Grandes pensadores de metodologia visual e da sua aplicação na arte concordam que a unidade básica da expressão é o ponto. Dele surgem as demais representações que reconhecemos: linhas, formas, direção, texturas… Pois bem, o que eles não contam, o que ainda persiste velado por esses teóricos, a verdade constrangedora que fica “escondida” é que não há melhor expressão para um “ponto” do que o cu. Ele está lá desde que constituímos a vida, está presente – com vários nomes – em todos os animais e é somente um, reinando absoluto e soberano em sua região natural.
Sem adornos, sem desculpas, sem nada que tire a nossa concentração sobre ele.

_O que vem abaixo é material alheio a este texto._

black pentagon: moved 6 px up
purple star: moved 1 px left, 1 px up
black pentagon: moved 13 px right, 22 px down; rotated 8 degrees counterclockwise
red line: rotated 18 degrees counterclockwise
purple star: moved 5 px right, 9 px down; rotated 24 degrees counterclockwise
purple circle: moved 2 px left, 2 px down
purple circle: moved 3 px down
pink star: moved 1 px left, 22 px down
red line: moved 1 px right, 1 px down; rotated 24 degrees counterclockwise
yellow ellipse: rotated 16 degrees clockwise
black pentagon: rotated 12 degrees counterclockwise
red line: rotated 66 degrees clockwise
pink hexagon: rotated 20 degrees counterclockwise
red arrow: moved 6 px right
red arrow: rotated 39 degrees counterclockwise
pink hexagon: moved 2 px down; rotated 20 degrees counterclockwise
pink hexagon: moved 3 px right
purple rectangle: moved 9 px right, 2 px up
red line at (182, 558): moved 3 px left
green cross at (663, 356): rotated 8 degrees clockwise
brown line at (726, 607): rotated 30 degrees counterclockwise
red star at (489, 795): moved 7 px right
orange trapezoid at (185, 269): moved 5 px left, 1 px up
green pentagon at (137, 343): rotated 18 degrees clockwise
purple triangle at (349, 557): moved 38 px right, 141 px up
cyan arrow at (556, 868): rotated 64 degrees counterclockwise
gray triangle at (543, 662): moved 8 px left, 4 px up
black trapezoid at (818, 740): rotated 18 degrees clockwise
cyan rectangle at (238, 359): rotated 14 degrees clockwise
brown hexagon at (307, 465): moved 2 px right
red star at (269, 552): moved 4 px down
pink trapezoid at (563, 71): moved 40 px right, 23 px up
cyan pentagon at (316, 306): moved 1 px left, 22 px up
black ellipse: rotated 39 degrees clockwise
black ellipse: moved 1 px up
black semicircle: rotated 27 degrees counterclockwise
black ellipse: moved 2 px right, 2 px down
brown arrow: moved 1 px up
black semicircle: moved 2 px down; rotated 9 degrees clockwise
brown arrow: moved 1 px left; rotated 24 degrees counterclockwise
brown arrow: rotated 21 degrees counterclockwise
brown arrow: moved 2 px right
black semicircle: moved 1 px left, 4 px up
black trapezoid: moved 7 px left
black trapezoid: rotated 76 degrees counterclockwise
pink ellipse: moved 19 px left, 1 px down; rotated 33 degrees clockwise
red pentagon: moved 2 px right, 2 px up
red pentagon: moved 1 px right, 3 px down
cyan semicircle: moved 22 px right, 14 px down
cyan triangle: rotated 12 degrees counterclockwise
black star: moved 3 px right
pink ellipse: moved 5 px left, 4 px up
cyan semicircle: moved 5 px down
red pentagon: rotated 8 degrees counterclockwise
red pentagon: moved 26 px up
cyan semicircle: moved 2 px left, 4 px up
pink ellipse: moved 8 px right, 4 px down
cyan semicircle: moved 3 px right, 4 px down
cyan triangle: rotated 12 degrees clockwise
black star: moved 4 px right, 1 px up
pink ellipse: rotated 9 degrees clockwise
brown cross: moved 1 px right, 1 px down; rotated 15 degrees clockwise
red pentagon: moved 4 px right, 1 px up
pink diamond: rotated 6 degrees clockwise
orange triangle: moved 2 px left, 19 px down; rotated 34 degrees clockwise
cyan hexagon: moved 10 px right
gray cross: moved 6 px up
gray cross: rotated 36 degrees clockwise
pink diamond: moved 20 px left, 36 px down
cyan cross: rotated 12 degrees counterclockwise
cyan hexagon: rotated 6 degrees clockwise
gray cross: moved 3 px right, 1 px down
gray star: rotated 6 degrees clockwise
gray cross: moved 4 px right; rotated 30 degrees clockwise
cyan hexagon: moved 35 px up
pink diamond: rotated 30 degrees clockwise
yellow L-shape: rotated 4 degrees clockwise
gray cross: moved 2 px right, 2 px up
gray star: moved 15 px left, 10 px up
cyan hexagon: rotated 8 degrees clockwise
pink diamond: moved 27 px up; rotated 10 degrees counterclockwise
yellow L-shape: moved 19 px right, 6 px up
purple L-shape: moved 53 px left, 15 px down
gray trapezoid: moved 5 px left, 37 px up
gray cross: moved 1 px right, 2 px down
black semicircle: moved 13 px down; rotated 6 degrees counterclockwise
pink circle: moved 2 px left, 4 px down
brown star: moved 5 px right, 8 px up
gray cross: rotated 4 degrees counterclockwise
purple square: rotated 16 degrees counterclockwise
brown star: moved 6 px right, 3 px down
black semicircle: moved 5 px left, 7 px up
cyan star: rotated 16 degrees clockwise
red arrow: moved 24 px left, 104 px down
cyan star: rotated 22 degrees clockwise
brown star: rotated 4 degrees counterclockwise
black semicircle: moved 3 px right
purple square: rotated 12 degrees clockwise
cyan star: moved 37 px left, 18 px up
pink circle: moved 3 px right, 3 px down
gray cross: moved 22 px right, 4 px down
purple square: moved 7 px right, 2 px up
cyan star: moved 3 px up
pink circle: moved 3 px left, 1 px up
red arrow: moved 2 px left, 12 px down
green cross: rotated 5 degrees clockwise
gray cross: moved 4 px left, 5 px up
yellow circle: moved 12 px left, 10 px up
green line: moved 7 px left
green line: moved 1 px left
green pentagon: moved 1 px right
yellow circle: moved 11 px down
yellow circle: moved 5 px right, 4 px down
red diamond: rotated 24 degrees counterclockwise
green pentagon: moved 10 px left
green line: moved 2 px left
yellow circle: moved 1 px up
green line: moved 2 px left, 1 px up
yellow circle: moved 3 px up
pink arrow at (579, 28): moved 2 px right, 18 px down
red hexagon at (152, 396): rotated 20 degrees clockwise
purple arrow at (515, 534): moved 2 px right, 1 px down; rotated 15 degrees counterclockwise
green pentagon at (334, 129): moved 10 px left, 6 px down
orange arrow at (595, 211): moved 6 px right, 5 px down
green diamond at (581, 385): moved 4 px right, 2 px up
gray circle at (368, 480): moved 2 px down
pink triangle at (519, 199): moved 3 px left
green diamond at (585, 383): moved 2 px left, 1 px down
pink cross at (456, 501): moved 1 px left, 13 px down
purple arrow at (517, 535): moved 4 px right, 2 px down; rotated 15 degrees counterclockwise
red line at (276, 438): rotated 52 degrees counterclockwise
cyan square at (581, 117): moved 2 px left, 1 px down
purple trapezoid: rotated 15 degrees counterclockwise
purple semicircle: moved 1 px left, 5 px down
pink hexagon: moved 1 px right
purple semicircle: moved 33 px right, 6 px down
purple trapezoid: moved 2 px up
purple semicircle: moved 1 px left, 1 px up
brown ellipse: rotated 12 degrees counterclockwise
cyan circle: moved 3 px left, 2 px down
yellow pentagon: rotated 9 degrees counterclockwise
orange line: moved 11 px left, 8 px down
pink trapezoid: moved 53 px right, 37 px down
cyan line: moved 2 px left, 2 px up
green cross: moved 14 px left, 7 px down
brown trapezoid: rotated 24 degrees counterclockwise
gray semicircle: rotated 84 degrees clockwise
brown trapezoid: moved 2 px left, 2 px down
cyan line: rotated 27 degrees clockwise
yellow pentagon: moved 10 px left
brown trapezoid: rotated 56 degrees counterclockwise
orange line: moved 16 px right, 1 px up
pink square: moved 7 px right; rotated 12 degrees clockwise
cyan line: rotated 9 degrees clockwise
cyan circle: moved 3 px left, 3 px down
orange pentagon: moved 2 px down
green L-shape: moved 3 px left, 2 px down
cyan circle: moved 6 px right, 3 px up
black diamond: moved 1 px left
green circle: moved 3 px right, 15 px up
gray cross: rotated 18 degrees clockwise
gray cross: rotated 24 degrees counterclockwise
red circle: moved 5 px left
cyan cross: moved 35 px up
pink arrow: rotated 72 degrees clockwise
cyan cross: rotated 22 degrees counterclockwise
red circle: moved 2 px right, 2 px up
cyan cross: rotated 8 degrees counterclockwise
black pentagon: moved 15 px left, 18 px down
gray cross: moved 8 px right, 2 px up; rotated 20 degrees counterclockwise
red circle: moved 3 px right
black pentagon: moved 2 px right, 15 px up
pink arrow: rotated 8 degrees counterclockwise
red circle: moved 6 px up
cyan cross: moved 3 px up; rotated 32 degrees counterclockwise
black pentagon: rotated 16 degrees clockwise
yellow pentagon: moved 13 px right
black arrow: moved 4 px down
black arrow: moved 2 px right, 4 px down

Quando vemos ou até mesmo falamos sobre um, o mundo ao nosso redor pára. Devemos concordar que, com tanta capacidade para atrair a atenção do ser humano, não existe melhor chamariz para a arte do que um cu. Não há (literalmente…) maior poder de imersão do que o que ele proporciona. Não há objeto que suplante o cu numa obra de arte. Ele é todo atenção. Ele tem o poder de chamar e de promover a catarse em qualquer representação. A verdade é que um cu, por mais simples que seja, não passa despercebido.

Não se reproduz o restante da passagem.